This was just after his 6th bath to try and get the muck out. It took months for his matts to finally fall off! This picture is rubbish but every rib could be seen, and his coat was a mess!

And....
This is him age 3years, after much hard work and care! It really did take this long to get him like this...










And aged 4years










And now rising 5years (on august 26th)




























Jumping well now too....




































He is a stunner now, even if a do say so myself! hehe He is my pride and joy and i love him to bits! Having him from so young means that i can now do anything with him and I trust him completely! 
He was so poor I dont think he will ever make his true height, but he is still growing and maturing. I cant believe that he has turned so grey! Its amazing really!

What do you guys think of him?? Conformation, build etc?


----------



## librahorse94 (May 7, 2008)

hes is so pretty, i want him! how high are you jumping him now?


----------



## ILuv2ride (Apr 29, 2008)

he is so cute. He looks like he is really maturing! Thats great! Is he 5 or is he 5 this aug.?


----------



## amightytarzan5 (Mar 20, 2008)

Wow. He looks amazing! When I saw the transformation, I sucked in my breath! You've done an AMAZING job with him! He looks like a fine gentleman.


----------



## kitten_Val (Apr 25, 2007)

He's lovely!


----------



## Sara (Jul 6, 2007)

I love transformation stories. What a great change, you have a gorgeous horse there


----------



## ahearn (Jul 10, 2007)

Wow! This story took my breath away! He was so lucky to find you! (And you were to find him!) You look like a great team!


----------



## hsharp123 (Mar 22, 2007)

THANK YOU!!

I found the foal pics today and thought i have to show you guys the huge change!

He is 5yrs this August...sorry for not making that very clear! hehe

He is jumping an average of 2ft6. I dont like to push youngsters, and he is so keen i dont want to overphase him! Although he has popped the white 3ft gate filler and didnt look twice! 

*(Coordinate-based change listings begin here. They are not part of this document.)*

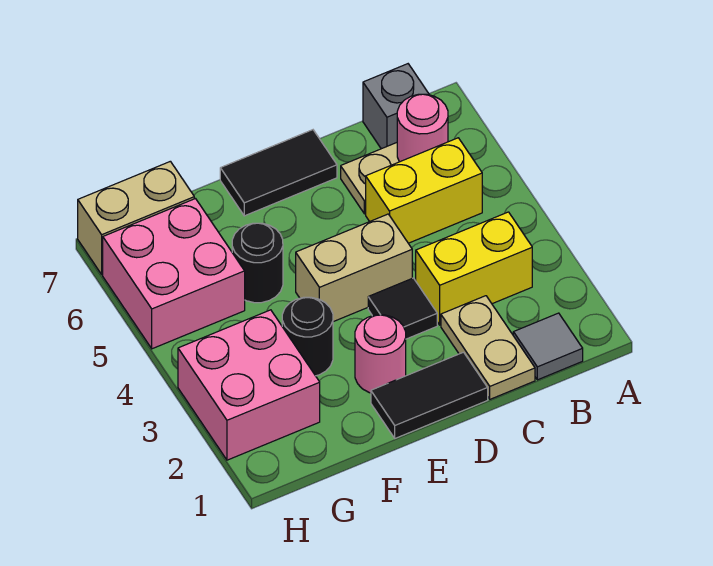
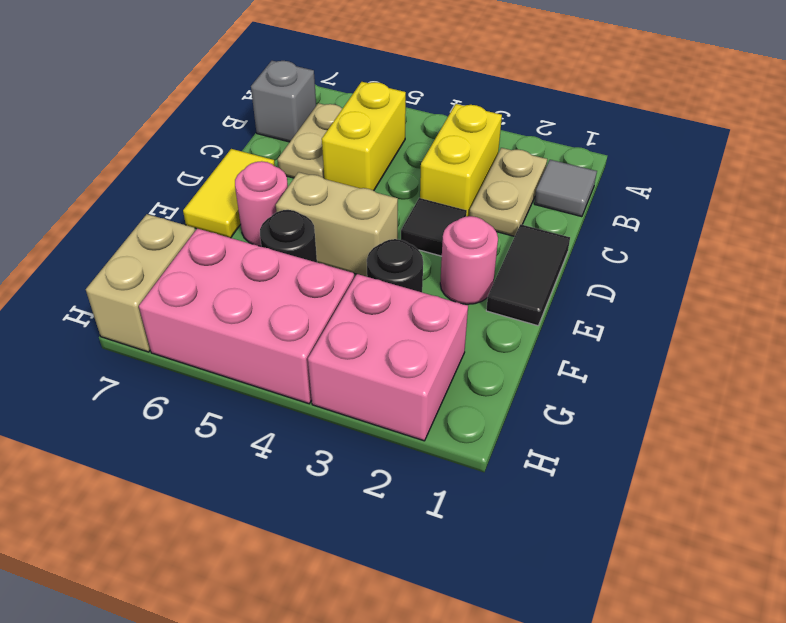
pink 1x1 round brick [397,94,448,162] -> pink 1x1 round brick moved to [235,161,288,246]
tan 1x2 plate [441,296,535,399] -> tan 1x2 plate turned to [469,148,547,236]
tan 1x2 brick [296,214,412,322] -> tan 1x2 brick turned to [276,172,398,277]
black 1x2 tile [220,130,337,216] -> yellow 1x2 tile [183,149,275,238]
pink 2x2 brick [103,199,245,349] -> pink 2x3 brick [139,229,354,404]

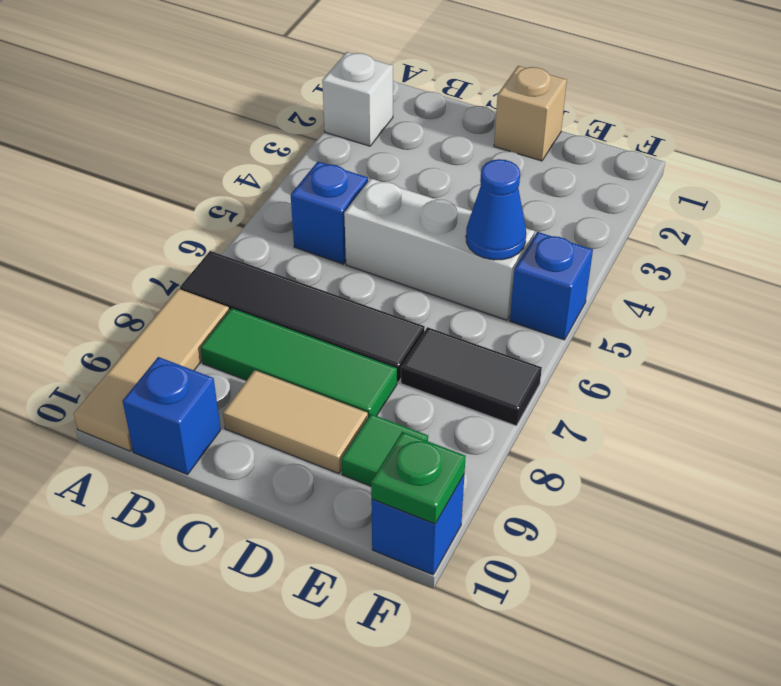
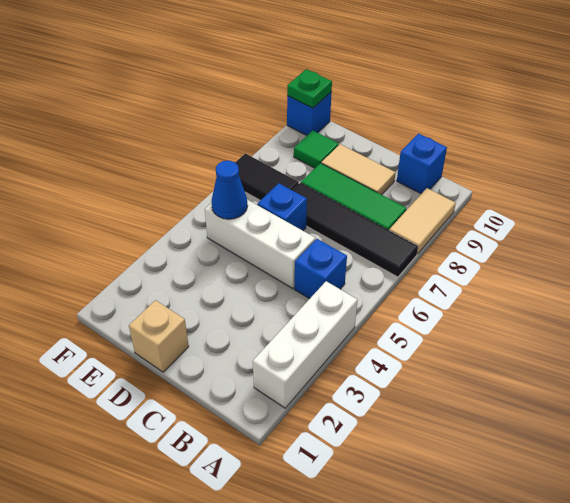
white 1x1 brick [322,52,393,146] -> white 1x3 brick [253,281,358,408]
tan 1x3 tile [74,289,229,451] -> tan 1x2 tile [389,188,456,254]
blue 1x1 brick [510,232,593,340] -> blue 1x1 brick moved to [257,183,307,231]

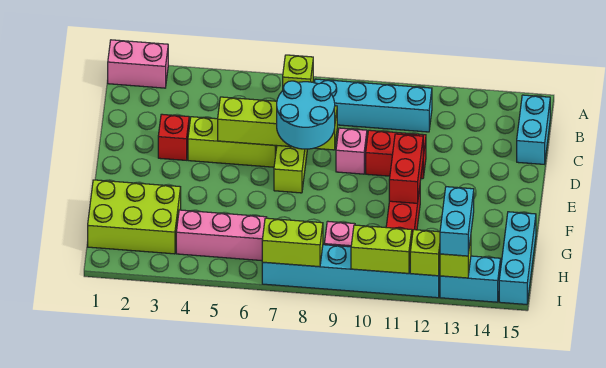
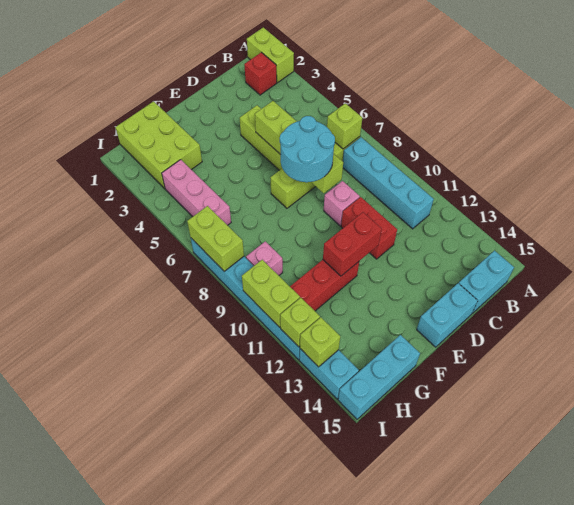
pink 1x2 brick [108,40,168,88] -> lime 1x2 brick [247,27,294,83]
red 1x1 brick [158,114,189,160] -> red 1x1 brick moved to [244,52,277,95]
cyan 1x2 brick [440,187,474,256] -> cyan 1x2 brick moved to [417,283,478,347]

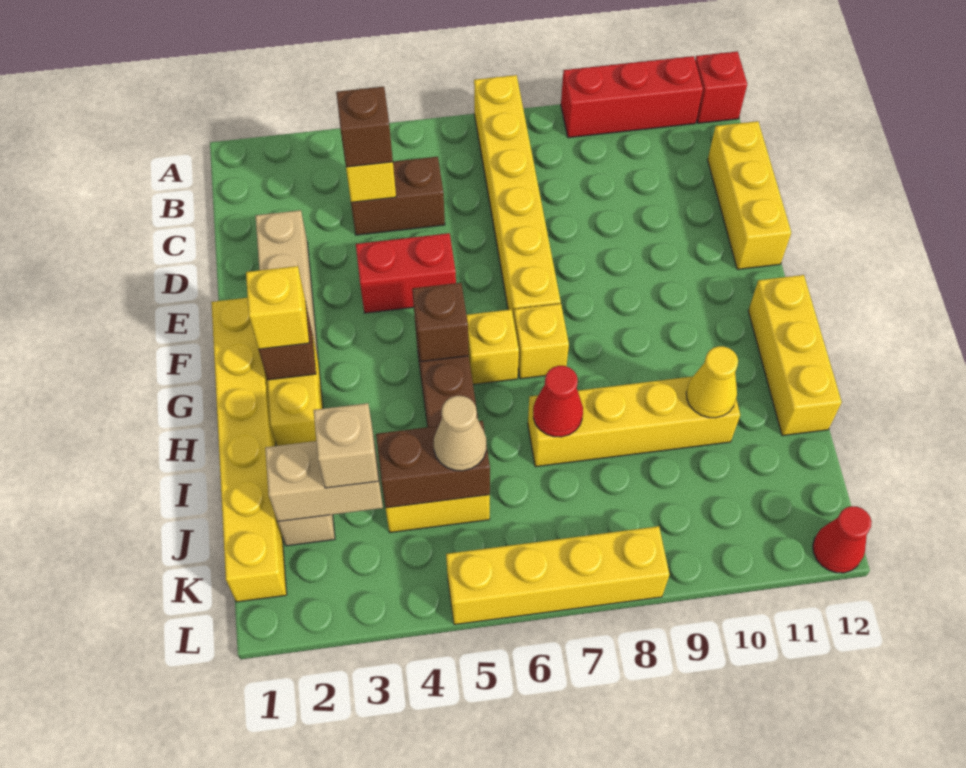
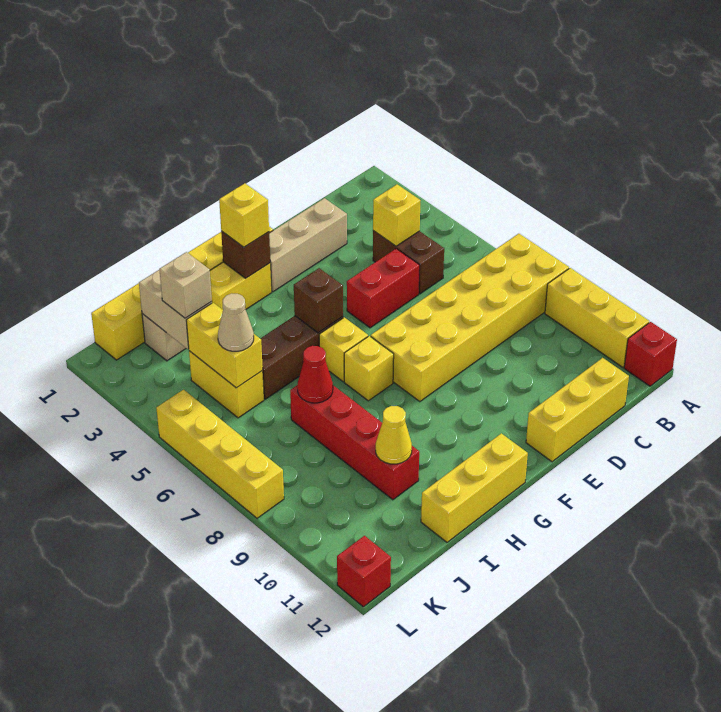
yellow 1x6 brick [474,75,561,319] -> yellow 2x6 brick [371,234,569,402]
red 1x3 brick [561,56,703,138] -> yellow 1x3 brick [545,268,649,367]
brown 1x1 brick [336,87,393,167] -> none
red 1x2 brick [356,233,456,313] -> red 1x2 brick turned to [347,249,420,328]
yellow 1x4 brick [528,376,740,467] -> red 1x4 brick [290,385,419,500]
brown 1x2 brick [376,421,490,508] -> yellow 1x2 brick [186,303,263,388]
red 1x1 cone [813,506,872,573] -> red 1x1 brick [337,536,391,607]

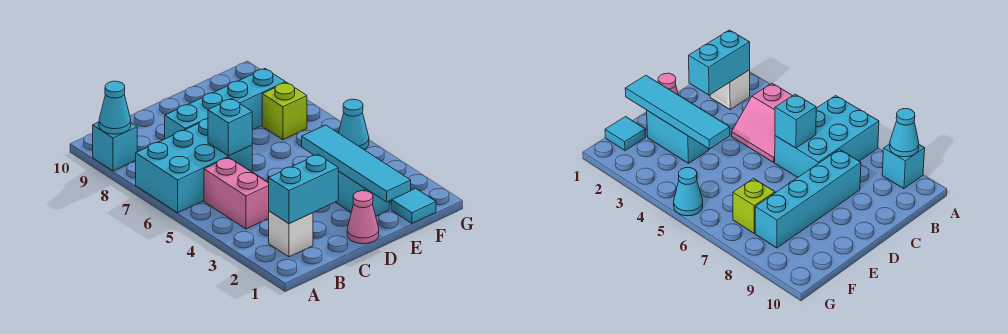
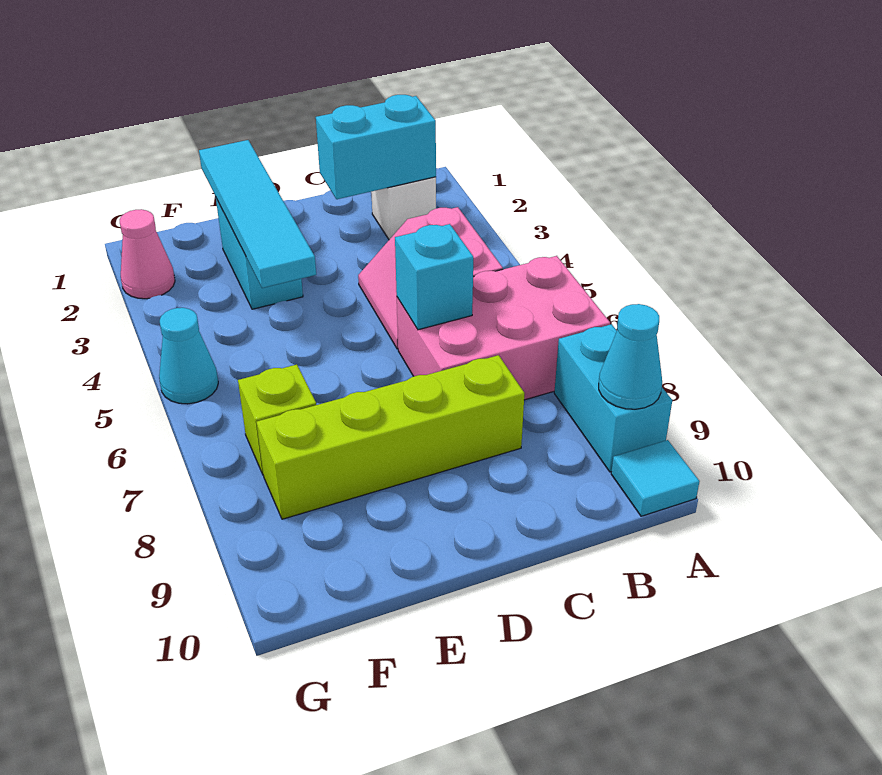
cyan 2x3 brick [136,119,252,213] -> pink 2x3 brick [397,256,610,400]
cyan 1x1 brick [93,122,137,171] -> cyan 1x2 brick [554,324,672,472]
cyan 1x4 brick [165,69,286,139] -> lime 1x4 brick [257,355,525,519]
pink 1x1 cone [347,191,379,244] -> pink 1x1 cone moved to [120,209,175,299]
cyan 1x1 tile [391,188,436,223] -> cyan 1x1 tile moved to [611,440,700,516]

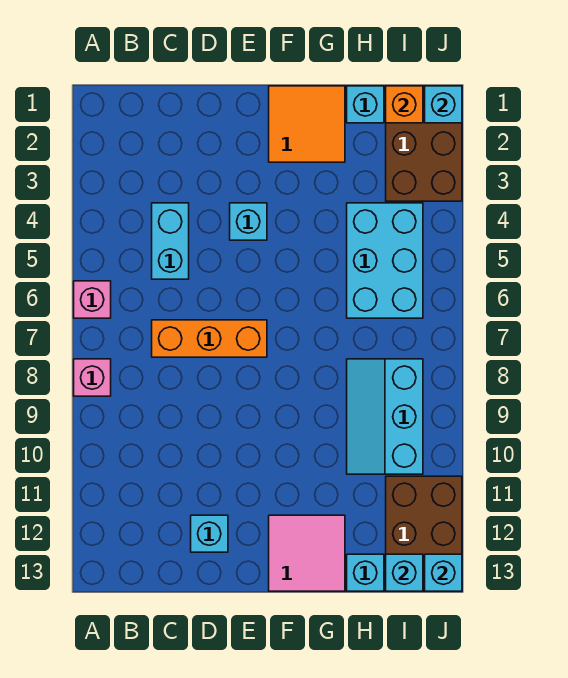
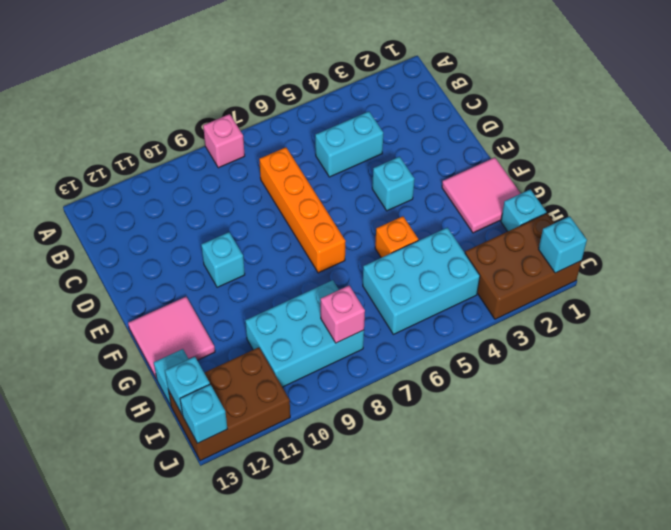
pink 1x1 brick [74,281,111,318] -> pink 1x1 brick moved to [321,286,365,343]
orange 1x3 brick [152,320,267,357] -> orange 1x4 brick [259,147,346,273]
cyan 1x1 brick [191,515,228,552] -> cyan 1x1 brick moved to [201,232,245,287]
orange 2x2 tile [269,86,345,162] -> pink 2x2 tile [442,157,521,233]
cyan 2x3 slope [347,359,423,474] -> cyan 2x3 brick [245,280,364,387]
orange 1x1 brick [386,86,423,123] -> orange 1x1 brick moved to [375,216,418,258]

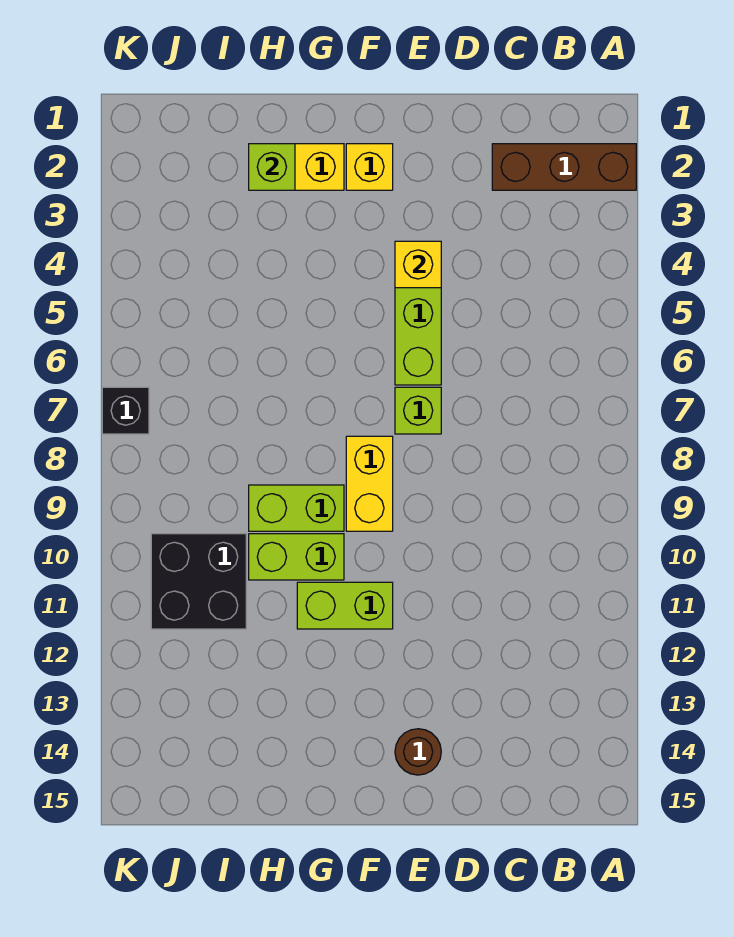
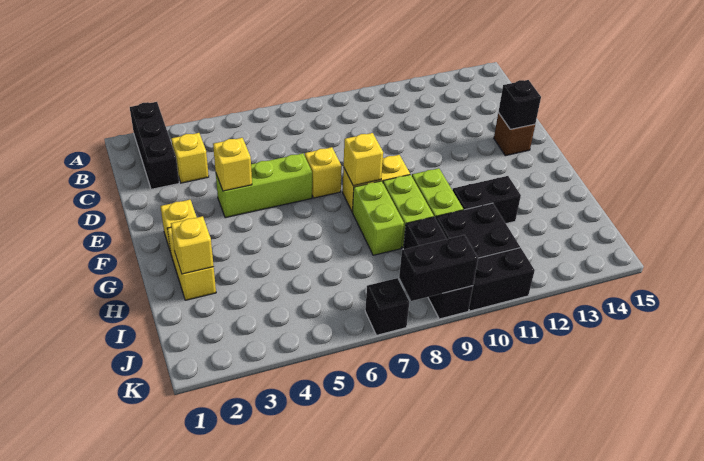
brown 1x3 brick [492,144,636,190] -> black 1x3 brick [130,102,179,189]
none -> yellow 1x1 brick [171,133,209,183]
lime 1x1 brick [395,387,441,434] -> yellow 1x1 brick [305,147,342,198]
brown 1x1 round brick [395,729,441,775] -> brown 1x1 brick [494,113,535,156]
none -> black 1x1 brick [498,80,541,129]
none -> yellow 1x1 brick [344,133,383,186]
lime 1x2 brick [297,582,393,629] -> lime 1x2 brick moved to [353,181,404,255]
lime 1x1 brick [249,144,295,190] -> yellow 1x1 brick [171,216,214,274]
none -> black 1x2 brick [453,176,521,224]
none -> black 1x3 brick [403,217,473,319]
none -> black 1x2 brick [399,235,478,301]
none -> black 1x2 brick [469,248,535,311]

He was backed as a 3yr old to give his brain a job as he got very big for his boots through boredom. He was then turned away for 6months to mature some more. Then he was brought in again and hacked out everywhere, main roads, over railways, on grounds where shoots were held, around air fields, just so he would be sound with any form of traffic. Then he was turned away again as he had another growth spurt, and now i have just started to school him in the menage over the last 6months, and he has only been jumping around 3months. He has the brain to cope with it now as he has grown up sooo much very recently!

Do you think he is well put together? Any critique at all, not the best pics i know! I have always thought he has a big old head, and have hoped he would grow into it but i dont think he has even now! 

He has a very 'butter wouldnt melt' look about him but dont believe it!!!


----------



## Dumas'_Grrrl (Apr 2, 2008)

*applause*  You have done an outstanding job with him! Well done! He is a very handsome fellow and I love the story behind it all! :wink:


----------



## hsharp123 (Mar 22, 2007)

I have just looked back through my emails and found these pics which the lady sent me of tenny and his mom Lady Jane....




























These were all sent when i enquired about tenny and he was obviosly still on his mother. Looking back I can see that they dont look well but I thought nothing bad of these pics at the time.


----------



## PoptartShop (Jul 25, 2010)

Wow lovely transformation!   I also love hearing these stories.


----------



## irisheyes12 (May 19, 2008)

I read the title "Rags to Ritches" and thought it was about the racehorse...lol.


----------



## JustDressageIt (Oct 4, 2007)

Wow, now that's what I call a "Diamond in the Rough"!! Great job!


----------



## Jadieee (May 22, 2008)

he is absolutly beautifull,,...


----------



## Smartie (May 27, 2008)

great job!!! he is absolutly gorge!!!keep up the good work u seem to have a friend for life there!


----------